Voting: Some more open about choices than others

While some people are quite open about who and what they’re voting for – or against – others are more private about their choices.

Ina Gibbons walked into the polling place at Sun City Palm Desert with her vote by mail ballot in hand. She didn’t want to hand it to a precinct worker. She told him she wanted to slip it into the box herself. He obliged.

When asked what was most important to her on this ballot, she quickly responded, “The propositions,” but declined to elaborate or say which way she voted.

I had to at least ask, right?

Larry Toms came out to the polling place at Sun City Palm Desert’s main clubhouse about an hour before a community association meeting that was going to be held in a room right across the hall. He said he arrived early because he thought the lines were going to be longer. At about 9:15 a.m, Larry and I were both headed over to a glass table with four chairs sitting out in the hall area. We both stopped for a moment to allow the other one to use the table. I asked if he didn’t mind sharing, and we both pulled out our iPads and began tapping away at the keyboards.

I asked what brought him out to vote today, and he said, “I’m an American and it’s an election and I want my opinion to be counted,” on issues that were important to him. “Mainly the propositions.”

When I asked what he thought about the presidential election in November, he didn’t divulge his pick, but said, “It’s very important for this country.”

A vote for Bono Mack

Don and Bonnie Traylor arrived at the Sun City Palm Desert polling place around 9 a.m. The Traylor’s – they both volunteer at the Palm Springs Air Museum – were about to head through the entrance when I pounced. It’s always nice to see familiar faces because if they try to dodge me, I know where to find them.
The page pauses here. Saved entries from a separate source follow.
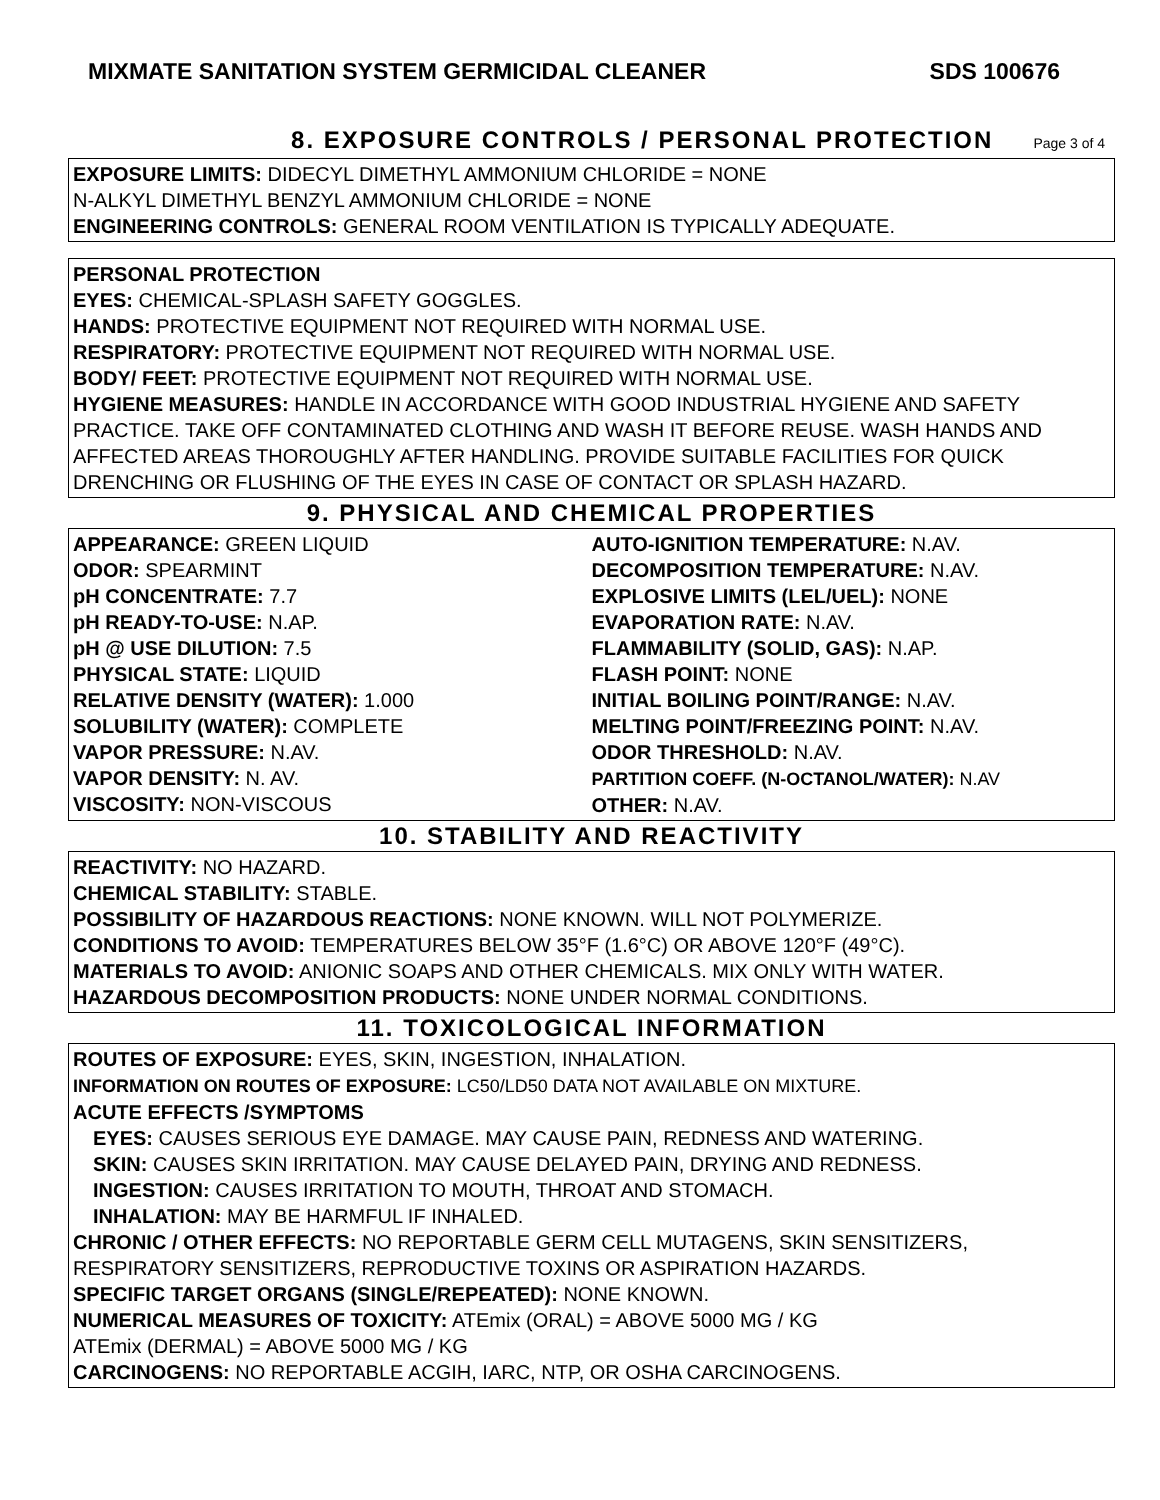MIXMATE SANITATION SYSTEM GERMICIDAL CLEANER SDS 100676
8. EXPOSURE CONTROLS / PERSONAL PROTECTION Page 3 of 4
EXPOSURE LIMITS: DIDECYL DIMETHYL AMMONIUM CHLORIDE = NONE
N-ALKYL DIMETHYL BENZYL AMMONIUM CHLORIDE = NONE
ENGINEERING CONTROLS: GENERAL ROOM VENTILATION IS TYPICALLY ADEQUATE.
PERSONAL PROTECTION
EYES: CHEMICAL-SPLASH SAFETY GOGGLES.
HANDS: PROTECTIVE EQUIPMENT NOT REQUIRED WITH NORMAL USE.
RESPIRATORY: PROTECTIVE EQUIPMENT NOT REQUIRED WITH NORMAL USE.
BODY/ FEET: PROTECTIVE EQUIPMENT NOT REQUIRED WITH NORMAL USE.
HYGIENE MEASURES: HANDLE IN ACCORDANCE WITH GOOD INDUSTRIAL HYGIENE AND SAFETY PRACTICE. TAKE OFF CONTAMINATED CLOTHING AND WASH IT BEFORE REUSE. WASH HANDS AND AFFECTED AREAS THOROUGHLY AFTER HANDLING. PROVIDE SUITABLE FACILITIES FOR QUICK DRENCHING OR FLUSHING OF THE EYES IN CASE OF CONTACT OR SPLASH HAZARD.
9. PHYSICAL AND CHEMICAL PROPERTIES
APPEARANCE: GREEN LIQUID
ODOR: SPEARMINT
pH CONCENTRATE: 7.7
pH READY-TO-USE: N.AP.
pH @ USE DILUTION: 7.5
PHYSICAL STATE: LIQUID
RELATIVE DENSITY (WATER): 1.000
SOLUBILITY (WATER): COMPLETE
VAPOR PRESSURE: N.AV.
VAPOR DENSITY: N. AV.
VISCOSITY: NON-VISCOUS
AUTO-IGNITION TEMPERATURE: N.AV.
DECOMPOSITION TEMPERATURE: N.AV.
EXPLOSIVE LIMITS (LEL/UEL): NONE
EVAPORATION RATE: N.AV.
FLAMMABILITY (SOLID, GAS): N.AP.
FLASH POINT: NONE
INITIAL BOILING POINT/RANGE: N.AV.
MELTING POINT/FREEZING POINT: N.AV.
ODOR THRESHOLD: N.AV.
PARTITION COEFF. (N-OCTANOL/WATER): N.AV
OTHER: N.AV.
10. STABILITY AND REACTIVITY
REACTIVITY: NO HAZARD.
CHEMICAL STABILITY: STABLE.
POSSIBILITY OF HAZARDOUS REACTIONS: NONE KNOWN. WILL NOT POLYMERIZE.
CONDITIONS TO AVOID: TEMPERATURES BELOW 35°F (1.6°C) OR ABOVE 120°F (49°C).
MATERIALS TO AVOID: ANIONIC SOAPS AND OTHER CHEMICALS. MIX ONLY WITH WATER.
HAZARDOUS DECOMPOSITION PRODUCTS: NONE UNDER NORMAL CONDITIONS.
11. TOXICOLOGICAL INFORMATION
ROUTES OF EXPOSURE: EYES, SKIN, INGESTION, INHALATION.
INFORMATION ON ROUTES OF EXPOSURE: LC50/LD50 DATA NOT AVAILABLE ON MIXTURE.
ACUTE EFFECTS /SYMPTOMS
EYES: CAUSES SERIOUS EYE DAMAGE. MAY CAUSE PAIN, REDNESS AND WATERING.
SKIN: CAUSES SKIN IRRITATION. MAY CAUSE DELAYED PAIN, DRYING AND REDNESS.
INGESTION: CAUSES IRRITATION TO MOUTH, THROAT AND STOMACH.
INHALATION: MAY BE HARMFUL IF INHALED.
CHRONIC / OTHER EFFECTS: NO REPORTABLE GERM CELL MUTAGENS, SKIN SENSITIZERS, RESPIRATORY SENSITIZERS, REPRODUCTIVE TOXINS OR ASPIRATION HAZARDS.
SPECIFIC TARGET ORGANS (SINGLE/REPEATED): NONE KNOWN.
NUMERICAL MEASURES OF TOXICITY: ATEmix (ORAL) = ABOVE 5000 MG / KG
ATEmix (DERMAL) = ABOVE 5000 MG / KG
CARCINOGENS: NO REPORTABLE ACGIH, IARC, NTP, OR OSHA CARCINOGENS.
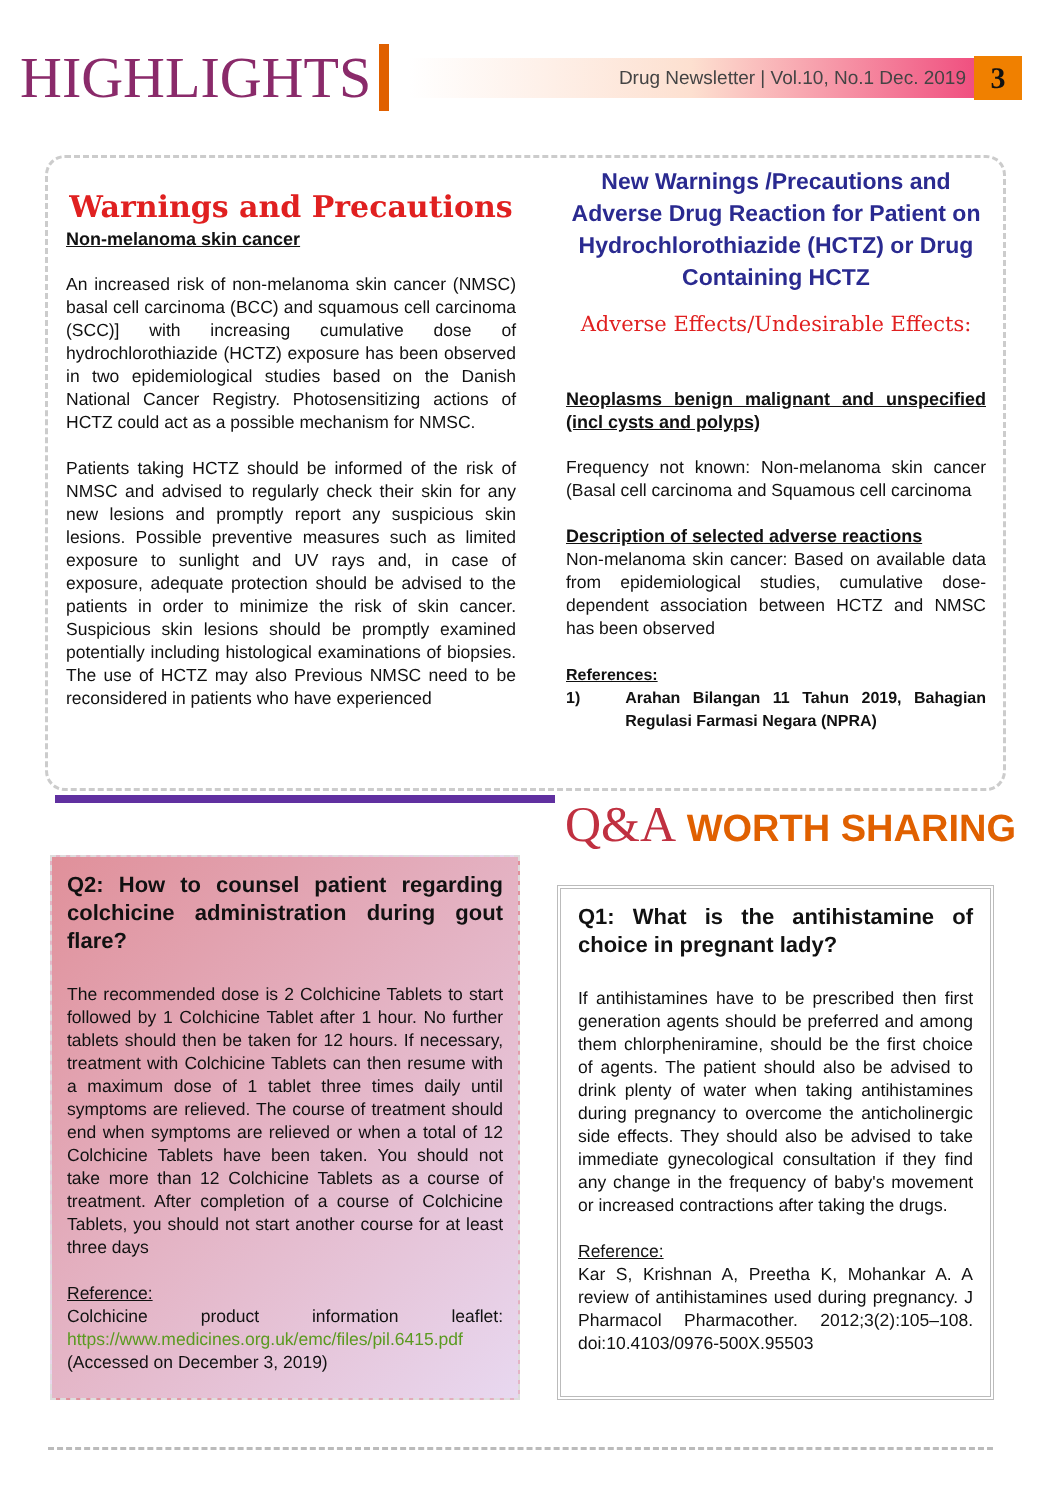HIGHLIGHTS
Drug Newsletter | Vol.10, No.1 Dec. 2019
3
Warnings and Precautions
Non-melanoma skin cancer
An increased risk of non-melanoma skin cancer (NMSC) basal cell carcinoma (BCC) and squamous cell carcinoma (SCC)] with increasing cumulative dose of hydrochlorothiazide (HCTZ) exposure has been observed in two epidemiological studies based on the Danish National Cancer Registry. Photosensitizing actions of HCTZ could act as a possible mechanism for NMSC.
Patients taking HCTZ should be informed of the risk of NMSC and advised to regularly check their skin for any new lesions and promptly report any suspicious skin lesions. Possible preventive measures such as limited exposure to sunlight and UV rays and, in case of exposure, adequate protection should be advised to the patients in order to minimize the risk of skin cancer. Suspicious skin lesions should be promptly examined potentially including histological examinations of biopsies. The use of HCTZ may also Previous NMSC need to be reconsidered in patients who have experienced
New Warnings /Precautions and Adverse Drug Reaction for Patient on Hydrochlorothiazide (HCTZ) or Drug Containing HCTZ
Adverse Effects/Undesirable Effects:
Neoplasms benign malignant and unspecified (incl cysts and polyps)
Frequency not known: Non-melanoma skin cancer (Basal cell carcinoma and Squamous cell carcinoma
Description of selected adverse reactions
Non-melanoma skin cancer: Based on available data from epidemiological studies, cumulative dose-dependent association between HCTZ and NMSC has been observed
References:
1) Arahan Bilangan 11 Tahun 2019, Bahagian Regulasi Farmasi Negara (NPRA)
Q&A WORTH SHARING
Q2: How to counsel patient regarding colchicine administration during gout flare?
The recommended dose is 2 Colchicine Tablets to start followed by 1 Colchicine Tablet after 1 hour. No further tablets should then be taken for 12 hours. If necessary, treatment with Colchicine Tablets can then resume with a maximum dose of 1 tablet three times daily until symptoms are relieved. The course of treatment should end when symptoms are relieved or when a total of 12 Colchicine Tablets have been taken. You should not take more than 12 Colchicine Tablets as a course of treatment. After completion of a course of Colchicine Tablets, you should not start another course for at least three days
Reference:
Colchicine product information leaflet: https://www.medicines.org.uk/emc/files/pil.6415.pdf (Accessed on December 3, 2019)
Q1: What is the antihistamine of choice in pregnant lady?
If antihistamines have to be prescribed then first generation agents should be preferred and among them chlorpheniramine, should be the first choice of agents. The patient should also be advised to drink plenty of water when taking antihistamines during pregnancy to overcome the anticholinergic side effects. They should also be advised to take immediate gynecological consultation if they find any change in the frequency of baby's movement or increased contractions after taking the drugs.
Reference:
Kar S, Krishnan A, Preetha K, Mohankar A. A review of antihistamines used during pregnancy. J Pharmacol Pharmacother. 2012;3(2):105–108. doi:10.4103/0976-500X.95503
“Why are you here?” I asked.

“Because it’s important to vote,” Don said. “We don’t have a dog in this fight,” “But we’re here to support certain people,” Bonnie said, finishing his sentence.

Anyone in particular?

“Can we plug someone?” Bonnie asked.

“Sure!” I said.

“Mary Bono Mack,” she said. “You know, Don was in the background in her commercial.”

That would be the commercial with the World War II-era B-17 at the Palm Springs Air Museum. Bono Mack’s father was a World War II veteran.

There’s at least one other reason the couple came out to vote today.

“If you don’t, you can’t complain,” she said.

Sun City Palm Desert resident talks props, presidency

Larry Schelhorse, a full-time resident of Sun City Palm Desert, doesn’t usually show up at the polls on Election Day.

“We normally vote absentee, but we had questions about the judges and the two propositions,” he said. “I wanted more information before making up my mind.”

Learning that those challenging the sitting judges had more leeway in making their case made a difference in how he voted.

“Knowing that helped a lot,” he said. “You have a larger filter of what you were hearing.”

On Prop. 29: “It’s a very complicated issue. Why are we being asked to decide this? This is something our legislature should do … I thought the arguments against are mainly false and misleading. Who’s coming out against this? Firefighters, teachers? It’s not about schools or those services.”

On the presidential election: “I think the Republican party has come really close to     removing any chance of winning. We’re seeing the destruction of the Republican party into splinter groups. I’m a registered Republican; I’m unitarian by preference and by persuasion, but I’m old school, not the Tea Party we have today.